Through a series of tax incentives and tariffs, Trump has promised to make US Steel “strong and great again” and ensure its growth and success in the American market. The President-elect has made it clear that as the leader of the country, he will not allow this deal to go through.
However, embattled US Steel has argued that the takeover by Nippon Steel is necessary for the company’s survival and growth. The Japanese company has pledged to invest $2.7 billion into US Steel’s facilities, introduce technological innovations, and secure union jobs, all for the benefit of the American steel industry.
In response to Trump’s comments, Nippon Steel has stated that they are “determined to protect and grow US Steel in a manner that reinforces American industry, domestic supply chain resiliency, and US national security.” They have also emphasized their commitment to keeping US Steel an American-owned and operated company.
The proposed takeover has been met with opposition not only from Trump, but also from US President Joe Biden. The current administration has also expressed concerns about the deal and its impact on US national security. The Committee on Foreign Investment in the United States, headed by Treasury Secretary Janet Yellen, is currently reviewing the deal and has extended their review until after the election.

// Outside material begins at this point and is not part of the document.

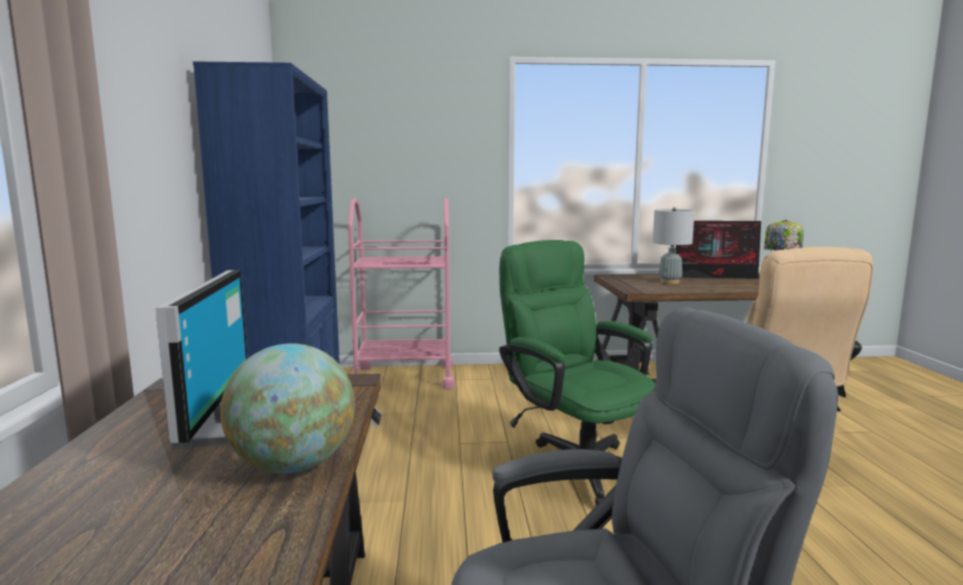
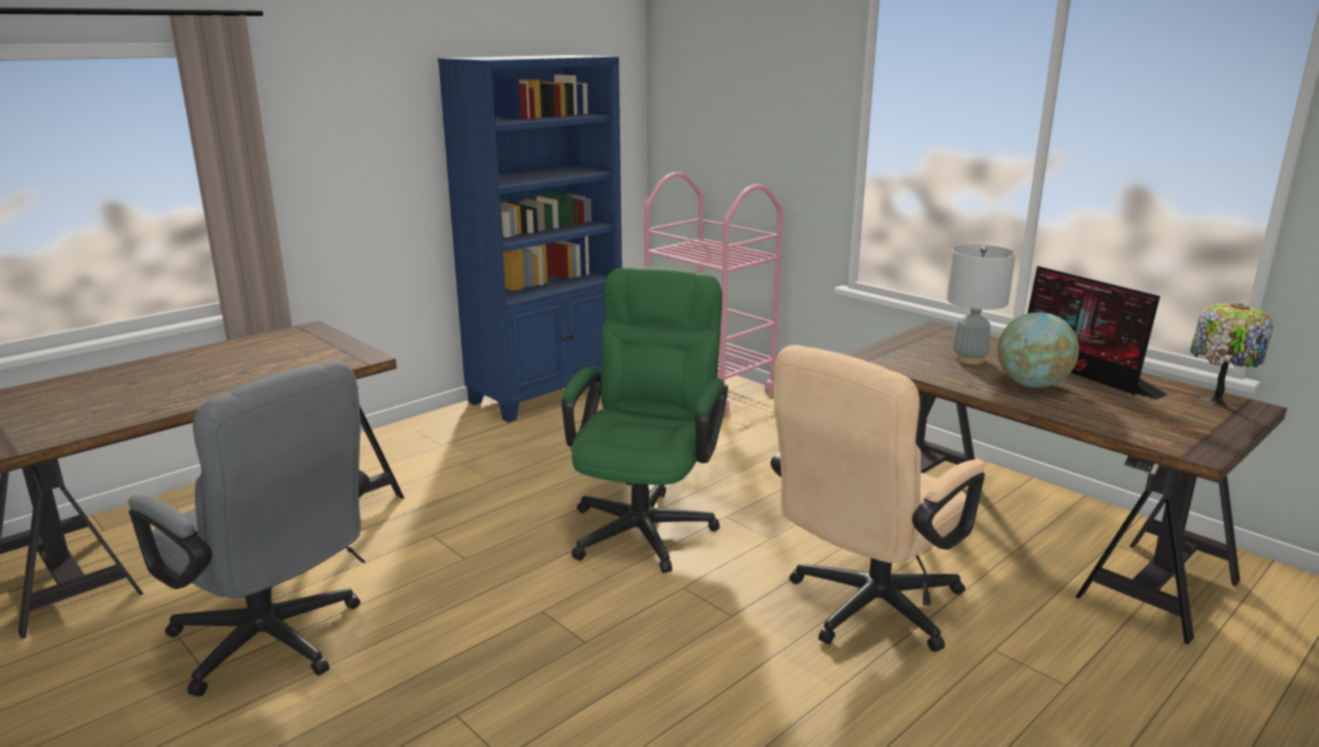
camera: 50 degrees right, 10 degrees up
(216, 426) = (256, 359): monitor -> none
(293, 466) = (220, 390): globe -> globe (1032, 384)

In a recent earnings presentation, Nippon Steel stated that they expect the deal to close before the end of the year. However, with Biden still in office, it is uncertain whether the deal will be approved. In an interview with reporters, Nippon Steel vice chairman Takahiro Mori stated that he believes a decision will be made before the end of the year, while Biden is still in office. Trump will be inaugurated as the President on January 20.
Trump’s opposition to the deal is in line with his protectionist policies, which he has promised to implement in order to support American businesses. During his campaign, he even threatened to restart a trade war with China, the world’s second-largest economy. In this context, Trump’s promise to block Nippon’s takeover of US Steel comes as no surprise.
The deal has also faced criticism from both Republicans and Democrats in the U.S. Senate, with Trump’s vice presidential pick JD Vance leading the opposition. However, some analysts had predicted that Trump’s stance on the deal may soften after the election, but his recent statement indicates otherwise. This has raised concerns about the potential impact of his protectionist policies on foreign investments in the United States.
Japanese and American business groups have also urged Yellen not to give in to political pressure when reviewing the proposed acquisition. The steelworkers union has also been vocal in their opposition to the deal, citing concerns about job security. However, in September, some US Steel workers showed their support for the deal, arguing that it would help keep plants open.
The proposed takeover of US Steel by Nippon Steel has stirred up a debate about the potential impact of foreign investments on American companies and jobs. While Trump’s opposition to the deal may be seen as a move to protect American interests and boost the nation’s economy, it also raises questions about the future of foreign investments in the United States. As the review of the deal continues, it remains to be seen what decision will be made and how it will shape the future of the American steel industry.